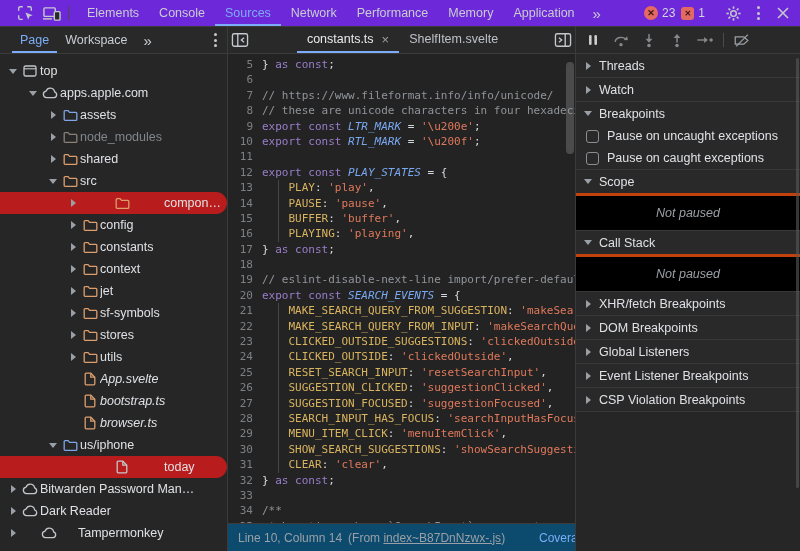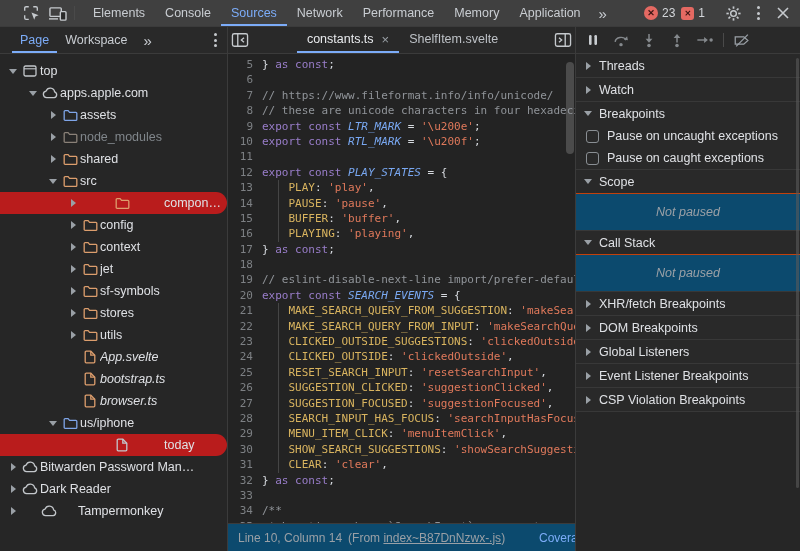--- a/index.html
+++ b/index.html
@@ -11,7 +11,7 @@
     user-select:none;
   }
   
-  .toolbar { height:27px; flex:0 0 27px; display:flex; align-items:stretch; background:#404040; border-bottom:1px solid #3b3b3b; padding-left:18px; }
+  .toolbar { height:27px; flex:0 0 27px; display:flex; align-items:stretch; background:#6d28d9; border-bottom:1px solid #3b3b3b; padding-left:12px; }
   .tb-icon { display:flex; align-items:center; justify-content:center; width:26px; cursor:pointer; }
   .vdiv { width:1px; background:#4a4a4a; margin:6px 4px; }
   .main-tabs { display:flex; align-items:stretch; margin-left:4px; }

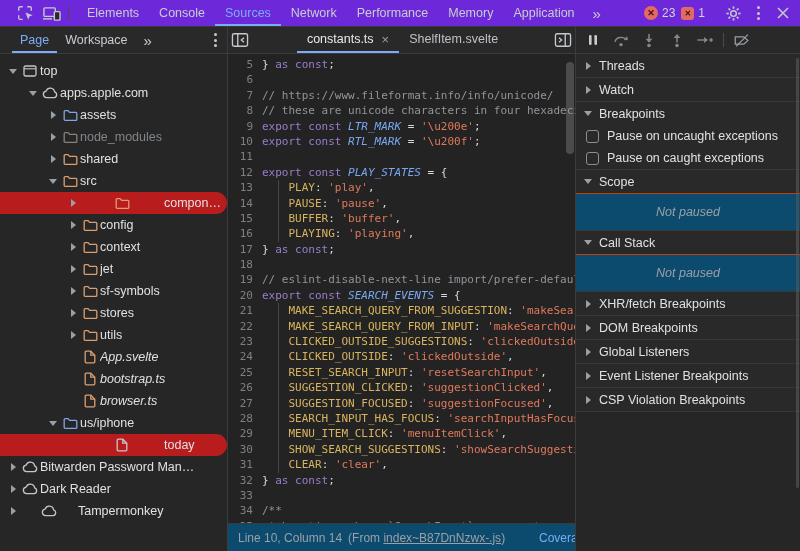--- a/index.html
+++ b/index.html
@@ -69,7 +69,7 @@
   .sec-h .arr { width:10px; display:flex; justify-content:center; }
   .cb-row { height:22px; display:flex; align-items:center; gap:8px; padding-left:10px; cursor:pointer; }
   .cbox { width:13px; height:13px; border:1.5px solid #8a8f94; border-radius:3px; background:transparent; }
-  .not-paused { height:37px; background:#0c4a6e; display:flex; align-items:center; justify-content:center; color:#9aa0a6; font-style:italic; border-top:1px solid #c2410c; }
+  .not-paused { height:37px; background:#000000; display:flex; align-items:center; justify-content:center; color:#9aa0a6; font-style:italic; border-top:3px solid #c2410c; }
   .side-rest { flex:1; background:#262626; }
   .side-scrollbar { position:absolute; right:1px; top:4px; width:3px; height:430px; background:#5a5a5a; border-radius:2px; opacity:.6; cursor:pointer; }
 </style>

######

Work instruction ->
The word "toolbar" appears in some lines above. Return every one of those lines.

Completed exercise ->
-  .toolbar { height:27px; flex:0 0 27px; display:flex; align-items:stretch; background:#404040; border-bottom:1px solid #3b3b3b; padding-left:18px; }
+  .toolbar { height:27px; flex:0 0 27px; display:flex; align-items:stretch; background:#6d28d9; border-bottom:1px solid #3b3b3b; padding-left:12px; }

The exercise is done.